I managed to flatten the battery trying to get it to start, but without any luck at all, not even a flicker of life. I then got the local car part shop to charge up the battery and attempt to start it again. I stopped after the battery began to die again.
3rd attempt: Pre-filling fuel filter and bleeding the fuel lines via the injectors.
I read about pre-filling the fuel filter on this forum page: How To: SDI/TDI Fuel Filter Change - Car Care, Maintenance and Mechanical - Club Lupo
I pre-filled it using this info by pouring some diesel in the top of the filter after removing the T connector on the top.
I then got my friends car and connected the batteries using jump cables (this was because my battery was pretty much flat again, and i was too embarrassed to go back and get the shop to charge it up again...) I started her car and got her to give it some revs to give my battery some extra power.

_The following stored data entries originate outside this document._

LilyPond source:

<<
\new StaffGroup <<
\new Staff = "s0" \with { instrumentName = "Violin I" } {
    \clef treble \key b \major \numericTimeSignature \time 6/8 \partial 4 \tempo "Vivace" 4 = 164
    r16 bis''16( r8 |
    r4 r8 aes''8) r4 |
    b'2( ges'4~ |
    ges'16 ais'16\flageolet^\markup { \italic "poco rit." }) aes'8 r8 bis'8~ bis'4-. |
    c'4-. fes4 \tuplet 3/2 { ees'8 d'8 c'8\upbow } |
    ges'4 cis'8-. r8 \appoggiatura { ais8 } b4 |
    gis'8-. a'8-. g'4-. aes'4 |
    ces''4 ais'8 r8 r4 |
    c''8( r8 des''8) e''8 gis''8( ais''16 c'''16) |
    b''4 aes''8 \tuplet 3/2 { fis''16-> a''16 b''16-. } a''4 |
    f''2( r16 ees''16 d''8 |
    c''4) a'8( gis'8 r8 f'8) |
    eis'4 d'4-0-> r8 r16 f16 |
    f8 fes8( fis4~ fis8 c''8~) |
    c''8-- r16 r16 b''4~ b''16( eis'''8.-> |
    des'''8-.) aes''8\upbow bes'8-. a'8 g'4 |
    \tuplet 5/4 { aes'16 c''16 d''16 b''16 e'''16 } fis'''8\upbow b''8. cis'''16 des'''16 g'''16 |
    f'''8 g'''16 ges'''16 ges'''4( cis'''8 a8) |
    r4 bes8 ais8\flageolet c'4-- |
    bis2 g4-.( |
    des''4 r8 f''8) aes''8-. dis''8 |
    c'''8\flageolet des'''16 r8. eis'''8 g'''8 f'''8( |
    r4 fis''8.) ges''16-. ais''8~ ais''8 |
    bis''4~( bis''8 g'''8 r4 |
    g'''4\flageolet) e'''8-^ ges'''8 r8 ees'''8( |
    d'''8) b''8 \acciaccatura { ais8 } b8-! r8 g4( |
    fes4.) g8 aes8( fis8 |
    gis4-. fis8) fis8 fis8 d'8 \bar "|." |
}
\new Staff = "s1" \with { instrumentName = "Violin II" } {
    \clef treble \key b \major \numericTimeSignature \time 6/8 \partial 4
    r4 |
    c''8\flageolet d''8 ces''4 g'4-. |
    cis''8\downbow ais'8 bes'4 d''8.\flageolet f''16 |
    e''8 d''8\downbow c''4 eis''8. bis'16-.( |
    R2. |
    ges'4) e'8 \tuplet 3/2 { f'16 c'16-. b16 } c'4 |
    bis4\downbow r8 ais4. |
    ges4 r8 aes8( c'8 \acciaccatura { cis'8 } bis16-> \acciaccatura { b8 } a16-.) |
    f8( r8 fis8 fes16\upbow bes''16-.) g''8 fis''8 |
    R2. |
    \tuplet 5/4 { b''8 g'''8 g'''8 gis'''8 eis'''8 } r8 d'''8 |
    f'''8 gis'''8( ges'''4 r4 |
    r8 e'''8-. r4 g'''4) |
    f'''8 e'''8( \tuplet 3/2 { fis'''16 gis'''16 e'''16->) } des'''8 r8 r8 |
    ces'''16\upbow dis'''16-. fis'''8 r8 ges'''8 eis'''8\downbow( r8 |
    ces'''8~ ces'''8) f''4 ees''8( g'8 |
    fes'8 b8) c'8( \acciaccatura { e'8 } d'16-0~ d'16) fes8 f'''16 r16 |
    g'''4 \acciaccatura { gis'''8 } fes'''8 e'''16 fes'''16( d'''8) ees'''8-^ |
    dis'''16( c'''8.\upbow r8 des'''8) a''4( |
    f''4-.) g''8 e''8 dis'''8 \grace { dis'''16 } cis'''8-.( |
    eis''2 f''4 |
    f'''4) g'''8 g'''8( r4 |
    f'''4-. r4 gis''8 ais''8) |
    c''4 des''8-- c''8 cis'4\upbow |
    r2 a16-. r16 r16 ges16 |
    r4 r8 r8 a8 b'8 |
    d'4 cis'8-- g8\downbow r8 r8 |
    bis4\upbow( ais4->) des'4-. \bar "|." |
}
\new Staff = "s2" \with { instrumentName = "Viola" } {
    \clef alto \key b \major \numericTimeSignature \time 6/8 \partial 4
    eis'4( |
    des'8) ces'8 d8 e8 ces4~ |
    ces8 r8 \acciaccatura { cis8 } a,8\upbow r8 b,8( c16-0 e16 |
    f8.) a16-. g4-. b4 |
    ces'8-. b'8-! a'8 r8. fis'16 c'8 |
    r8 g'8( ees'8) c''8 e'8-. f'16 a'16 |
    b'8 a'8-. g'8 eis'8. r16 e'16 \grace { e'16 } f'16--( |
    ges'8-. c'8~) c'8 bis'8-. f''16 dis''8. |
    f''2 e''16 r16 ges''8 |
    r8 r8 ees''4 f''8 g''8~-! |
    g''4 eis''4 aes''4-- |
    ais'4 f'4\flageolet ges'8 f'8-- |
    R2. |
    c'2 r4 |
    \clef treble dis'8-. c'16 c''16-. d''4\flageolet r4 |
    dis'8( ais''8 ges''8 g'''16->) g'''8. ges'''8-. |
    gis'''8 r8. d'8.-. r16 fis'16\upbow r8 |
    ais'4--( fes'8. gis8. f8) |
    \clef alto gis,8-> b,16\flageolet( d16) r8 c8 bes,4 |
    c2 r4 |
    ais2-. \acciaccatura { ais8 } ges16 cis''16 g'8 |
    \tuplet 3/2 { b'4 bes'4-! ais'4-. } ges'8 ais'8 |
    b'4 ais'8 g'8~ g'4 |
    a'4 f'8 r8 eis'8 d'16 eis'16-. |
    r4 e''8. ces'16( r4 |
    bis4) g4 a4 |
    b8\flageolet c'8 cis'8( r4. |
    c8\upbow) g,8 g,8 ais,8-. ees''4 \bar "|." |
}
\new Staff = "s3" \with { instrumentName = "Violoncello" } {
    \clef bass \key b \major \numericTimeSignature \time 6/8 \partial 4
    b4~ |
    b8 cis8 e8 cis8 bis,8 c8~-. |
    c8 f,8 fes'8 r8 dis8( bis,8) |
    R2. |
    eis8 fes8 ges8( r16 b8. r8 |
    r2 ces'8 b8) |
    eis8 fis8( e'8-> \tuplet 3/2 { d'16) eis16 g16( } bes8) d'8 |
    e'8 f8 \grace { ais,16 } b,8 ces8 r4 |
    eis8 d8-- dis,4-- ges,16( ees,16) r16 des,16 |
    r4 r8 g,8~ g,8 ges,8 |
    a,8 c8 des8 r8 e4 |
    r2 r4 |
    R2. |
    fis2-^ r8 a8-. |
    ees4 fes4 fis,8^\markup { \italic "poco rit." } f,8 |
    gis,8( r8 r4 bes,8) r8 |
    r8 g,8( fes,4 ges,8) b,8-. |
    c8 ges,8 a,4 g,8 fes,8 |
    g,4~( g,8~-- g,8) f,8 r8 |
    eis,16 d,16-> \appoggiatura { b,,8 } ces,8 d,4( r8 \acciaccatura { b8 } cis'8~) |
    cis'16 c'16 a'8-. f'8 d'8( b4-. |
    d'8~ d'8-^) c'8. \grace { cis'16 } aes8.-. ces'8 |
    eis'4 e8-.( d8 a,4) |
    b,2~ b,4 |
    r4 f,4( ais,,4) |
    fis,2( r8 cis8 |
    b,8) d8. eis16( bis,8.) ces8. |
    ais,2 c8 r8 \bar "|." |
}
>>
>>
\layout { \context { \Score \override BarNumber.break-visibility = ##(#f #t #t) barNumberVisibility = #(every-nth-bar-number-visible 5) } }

I then 'cracked' off the far right (when looking at the engine) injector and got a friend to crank the engine for 10 second intervals (to give the starter some rest), every time the engine was switched off i tightened the injector again to prevent any air getting back in (not sure if this is essential). After quite a while, maybe 5 mins of on and off cranking, some diesel began to come out. But it wasn't spurts, it was more of a trickle. However, the engine wasn't even slightly firing up. I then for some reason decided to crack the far left injector nut instead, (tightened the far right one, so only one injector was cracked). I began the process again with my friend cranking the engine over for 10 seconds, followed by some rest. After the second attempt fuel began to come out in a trickle and the engine began to fire on one or two cylinders. On the third attempt it fired up completely. I tightened the injector nut, disconnected the jump leads and the car was back to life!
Anyway, the reason i'm posting this was because i couldn't find much information about bleeding the VW POLO 1.9 SDI 9N (2002- not sure what year) diesel fuel lines. I read a lot about using VAGCOM (or whatever its called) to plug into certain cars to electronically start the fuel pumps in the tank and engine to prime them. But obviously on the POLO SDI 2002, there is no fuel tank pump, so this wasn't possible.
So hopefully if anyone else wants to save some money and do this themselves, all they need is a spanner for the injectors, a mate turn the car over and probably a battery charger or jump leads.